= Collected data =
▬▬▬

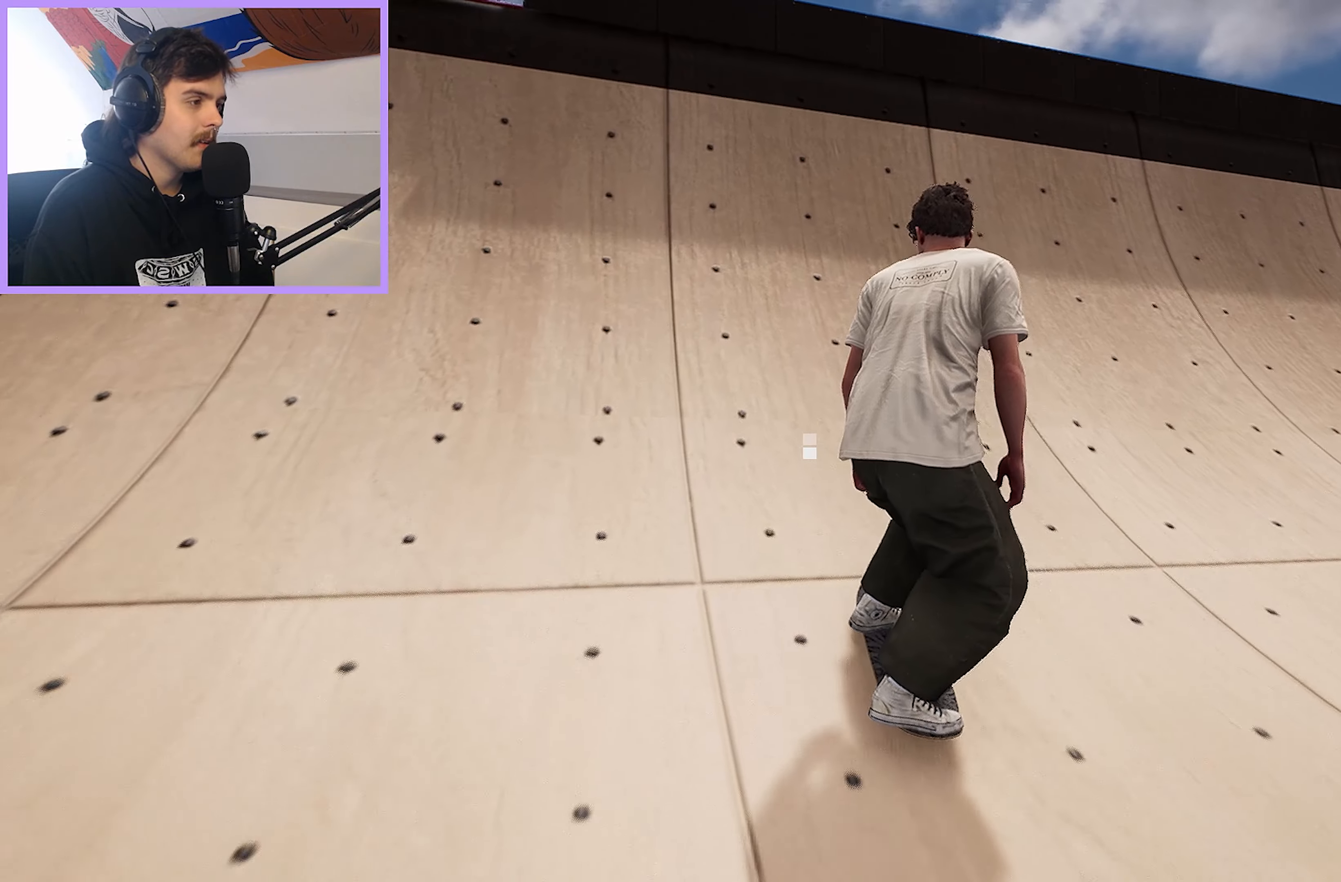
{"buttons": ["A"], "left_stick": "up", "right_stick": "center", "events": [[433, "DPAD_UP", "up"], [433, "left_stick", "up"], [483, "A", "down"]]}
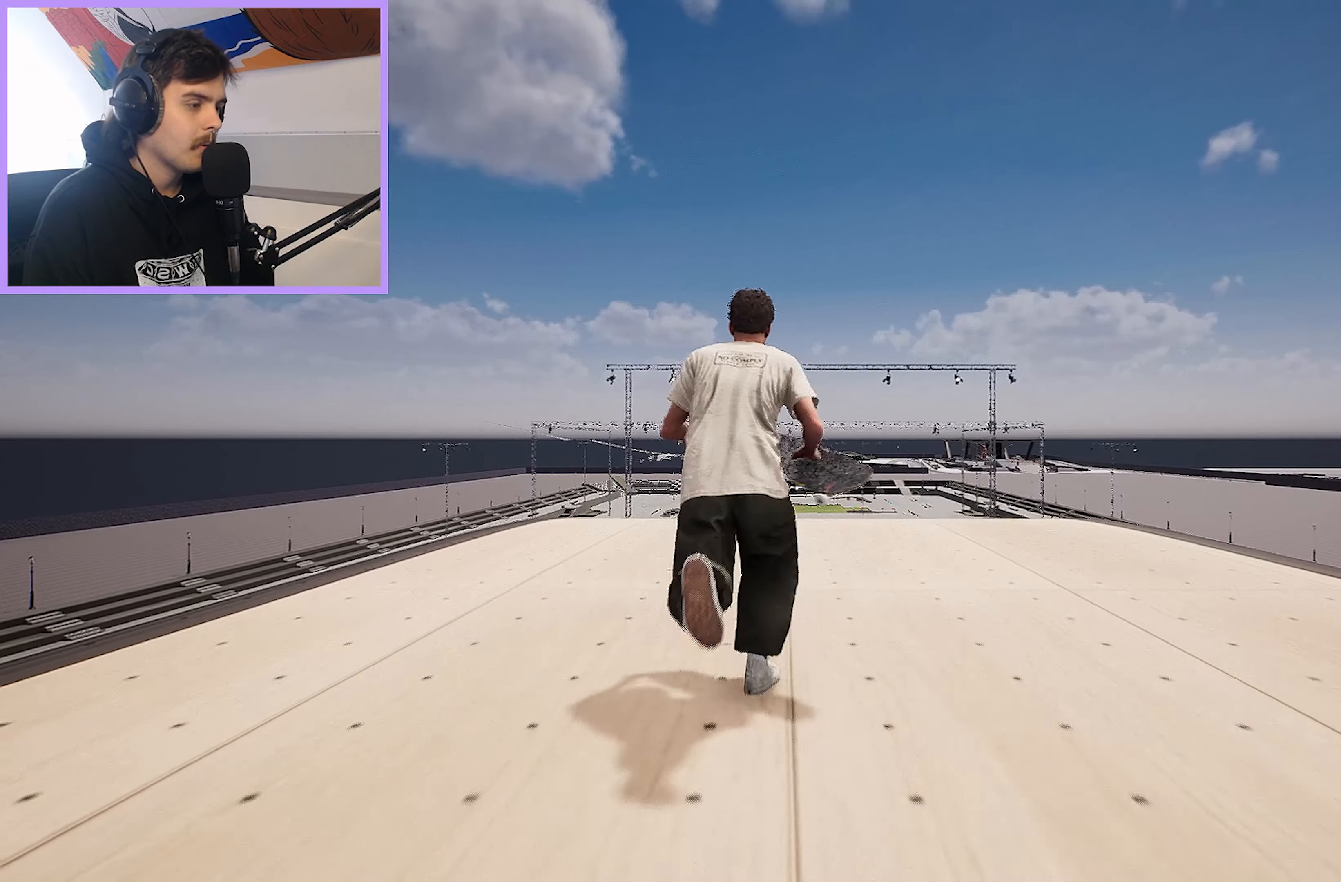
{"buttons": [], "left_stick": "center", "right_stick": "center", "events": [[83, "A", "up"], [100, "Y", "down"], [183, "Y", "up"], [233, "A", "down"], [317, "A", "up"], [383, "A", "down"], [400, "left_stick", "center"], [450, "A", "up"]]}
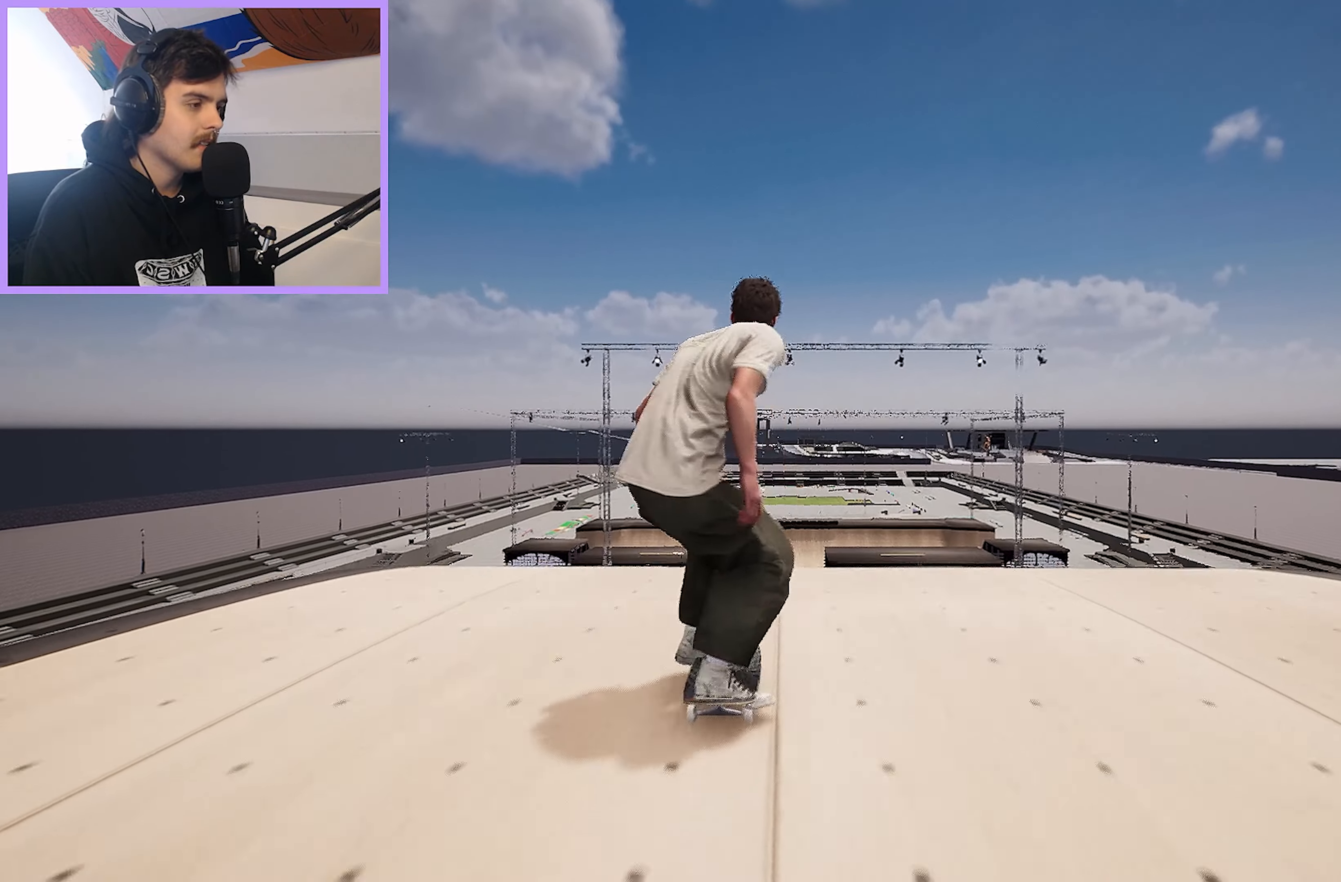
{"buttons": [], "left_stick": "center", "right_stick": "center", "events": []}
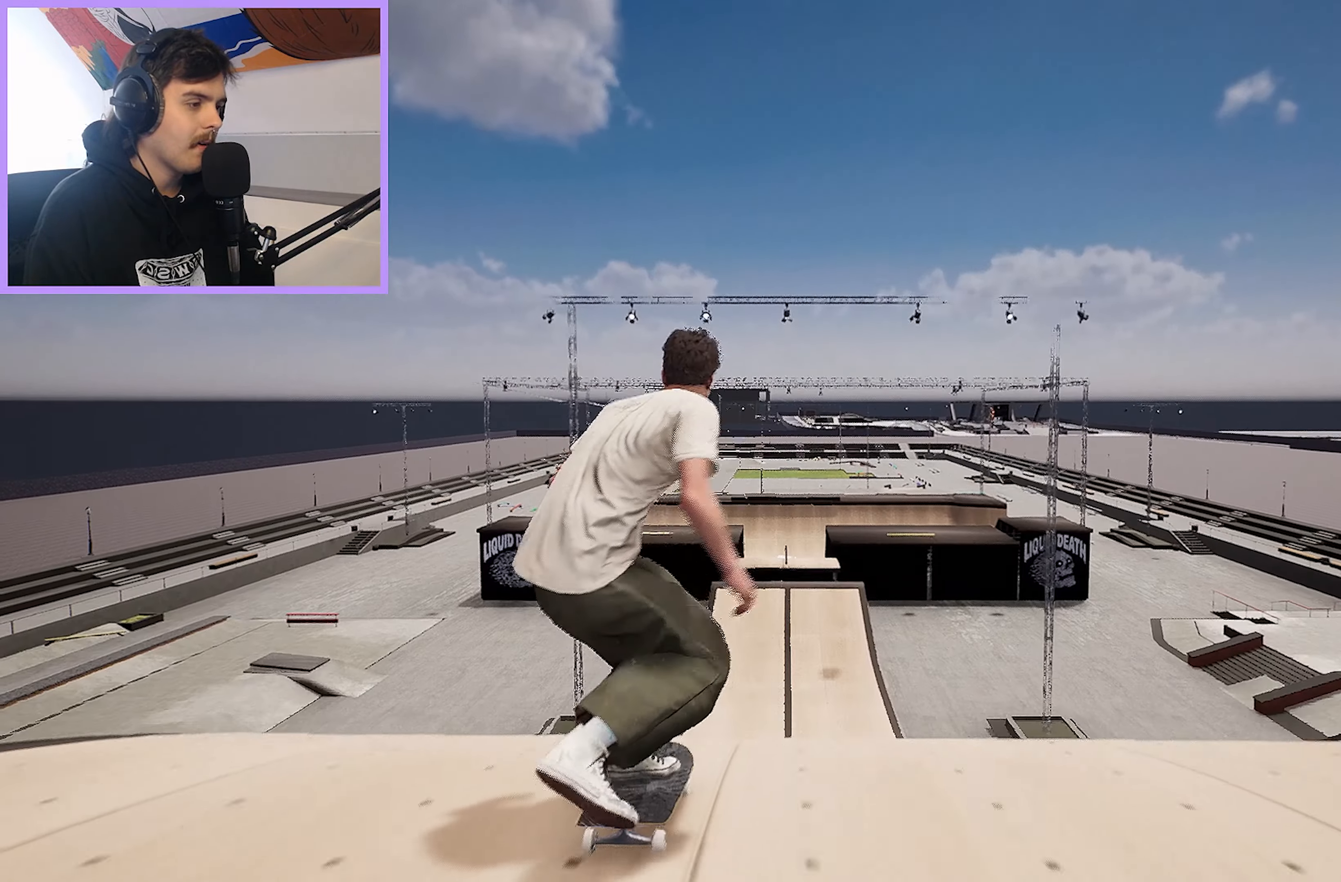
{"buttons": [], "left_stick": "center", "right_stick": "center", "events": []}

▬▬▬

= Task details =
Return each line of the listing that holds the word "down".

= Task solution =
{"buttons": ["A"], "left_stick": "up", "right_stick": "center", "events": [[433, "DPAD_UP", "up"], [433, "left_stick", "up"], [483, "A", "down"]]}
{"buttons": [], "left_stick": "center", "right_stick": "center", "events": [[83, "A", "up"], [100, "Y", "down"], [183, "Y", "up"], [233, "A", "down"], [317, "A", "up"], [383, "A", "down"], [400, "left_stick", "center"], [450, "A", "up"]]}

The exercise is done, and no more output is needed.